What makes a photo iconic? What makes it a good story? After reading, Becoming a Better Photographer, I had a pretty good idea. To tell a story, you need to capture the moment. The mood. The essence of what is happening. The photo should create small narratives within the viewer’s mind and elicit a thousand little questions. (Who is this migrant mother? What era is she from? Why is this leopard seal bringing the photographer penguins? Where were these photos taken? How did the photographer capture this moment)? A great photo will not only create these narratives, it will draw the viewer in through the use of one or more of photography’s main ‘rules.’
According to the famous photographer, Ansel Adams:
“There are no rules for good photographs, there are only good photographs.”Ansel Adams
Touché, Ansel Adams. Yet, there are a kind of ‘soft rules’ or guidelines for the aspiring photographer. These soft rules include:
1) Being selective with shots
2) Creating dynamic contrast
3) Changing up your perspective
4) Creating depth of field
5) Giving your photo balance
6) Capturing a moment
7) Giving thought to lighting
8) Paying attention to the foreground/background
These concepts help tell the story. They create points of interest and lead the viewer’s eye around on the photo. A photo that takes these concepts into consideration will be more dynamic and potentially iconic. Here are a few examples from the 80’s that illustrate these guidelines-to-follow:
This scene from These Pictures Of American Malls In The 1980s Are Actually Incredible is a good example of pre-composing a shot in your mind and being selective with picture taking. Malls are busy- the photographer could have randomly taken a bunch of photos of people walking by, but he waited to get the right shot. This scene is well balanced; on the left side there is a person on the top of the stairs, a person on the middle landing, a person on the landing below that one, a person at the bottom, and a couple of people on the far right below him. Orbs dangling from rods demarcate a grid. On the right side, a group of people balance out the left side. A wire overhang on the right balances out the rods on the left and create a contrast because of the variance in size and change in line direction.
Here, the photographer has captured David Lee Roth (from 1980s Music and Pop Culture Photography) taking a drink on the shallow edge of a wall of speakers. The speakers create a visually appealing pattern of black and off-white circles. Yet the pattern would be pretty dull to look at if there wasn’t a person in the foreground to break our gaze from the pattern. Roth disrupts it; he creates contrast with the middle ground (and also tension with the shallow depth of field. We almost expect him to fall off in a drunken stupor)!

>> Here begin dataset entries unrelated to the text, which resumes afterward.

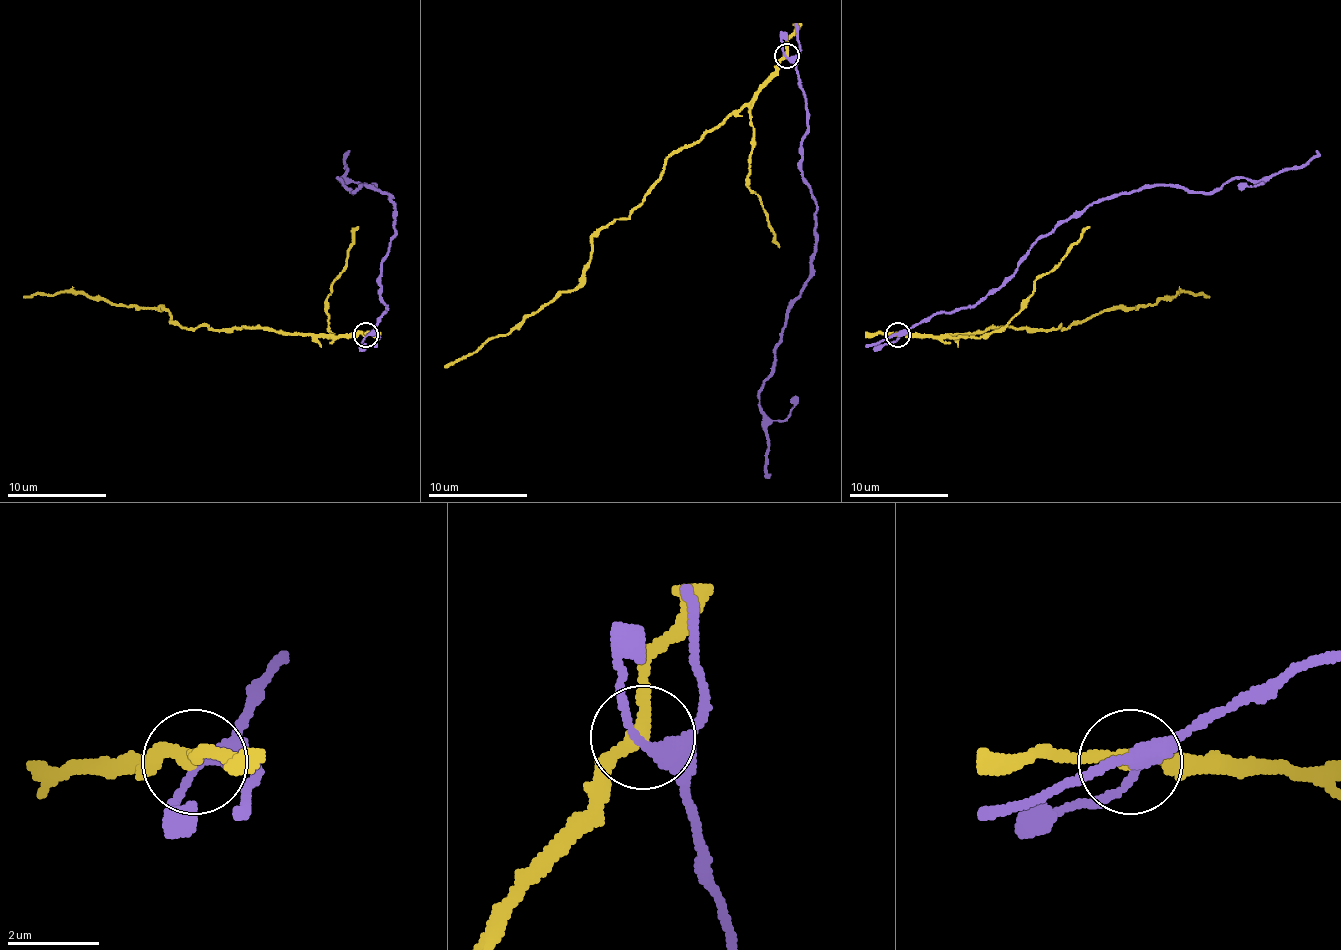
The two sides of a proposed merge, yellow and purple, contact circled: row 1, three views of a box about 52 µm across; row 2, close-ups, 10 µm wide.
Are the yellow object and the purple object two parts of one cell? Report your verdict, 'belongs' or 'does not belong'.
does not belong

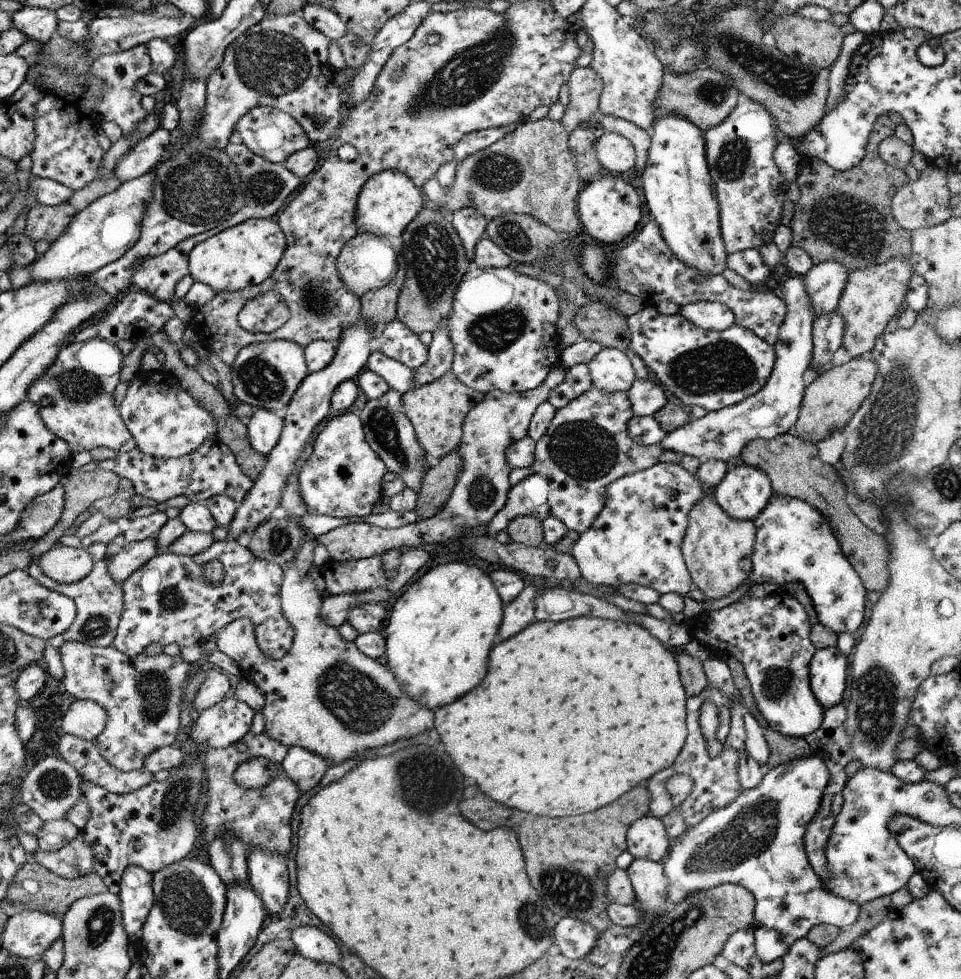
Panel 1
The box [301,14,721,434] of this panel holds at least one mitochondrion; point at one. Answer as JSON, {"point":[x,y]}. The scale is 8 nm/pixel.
{"point":[473,71]}

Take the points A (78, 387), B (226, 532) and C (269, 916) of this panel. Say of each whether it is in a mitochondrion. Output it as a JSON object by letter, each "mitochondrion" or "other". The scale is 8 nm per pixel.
{"A":"mitochondrion","B":"other","C":"other"}

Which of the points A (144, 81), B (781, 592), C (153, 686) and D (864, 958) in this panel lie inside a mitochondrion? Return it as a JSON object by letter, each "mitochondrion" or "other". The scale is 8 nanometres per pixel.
{"A":"other","B":"other","C":"mitochondrion","D":"other"}

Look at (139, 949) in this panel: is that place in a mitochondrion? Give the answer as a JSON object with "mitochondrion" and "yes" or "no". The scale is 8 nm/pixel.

This scene exemplifies perspective. Here, Joe Strummer smokes a cigarette on top of a car. But he isn’t just sitting nonchalantly on the hood, he’s laying down on it and taking a drag from an unconventional angle. The photographer took full advantage of this unusual angle by crouching down on the ground to get a better vantage point. We can tell that the camera is pointing up- giving us a ‘worm’s eye’ view of Joe. This unique perspective has taken a mundane action and turned it into something dynamic.
In this photo from Top 12 Street Photographers Who Captured the Grit of New York in the 70s and 80s, there is an incredible depth of field. Perspective lines and a pitch black background gives the viewer a sense of great depth. (How far back does that alley-way go)? The depth creates tension and a sense of uneasiness which is amplified by the expressions and gestures of our foreground figures.
This picture just screams rule-of-thirds. It isn’t too hard to see the grid in this photo from an 80’s mall. A grey and red pole demarcates the first third from the other two thirds. A woman in black demarcates the last third. Madonna albums attract our gaze on the left side, while the woman in black steals our attention on the right. The woman creates a point of contrast and balance from the red and light grey scene, as well as the rectangular pattern of albums. What if the woman were not there? The photo would feel uncomfortably off-balanced.
Now this is a moment. Freddie Mercury is singing his heart out on stage. The crowd goes wild. Freddie is dancing and moving around a lot. The energy is electric. How could anyone have anticipated what the singer would do? Yet, the photographer was able to capture the precise moment when Freddie would arch himself backwards in a moment of pure joy. The spotlight hits him just right. The contrast between this singular rock star and his adoring 70,000 fans gives us an indescribable rock and roll feeling. This photo is nothing short of iconic.
This photo from These Photographers Captured the Rebellious Youth of the ’80s is the perfect example of a creative use of lighting. The back lighting turns our subject into a silhouette. Trails of smoke from a cigarette can be seen in the light. The harsh contrast between dark and light creates a feeling of tension and edginess, which perfectly encapsulates the rebelliousness of our mystery figure.
This photo makes great use of near and far elements. The photographer could have chosen to only take a picture of the figure with a closed window, but it would have felt flat. Or he could have only photographed the landscape, but the photo would have been pretty dull. Here though, the figure lays halfway out the window, drawing our eye from him to what lays beyond.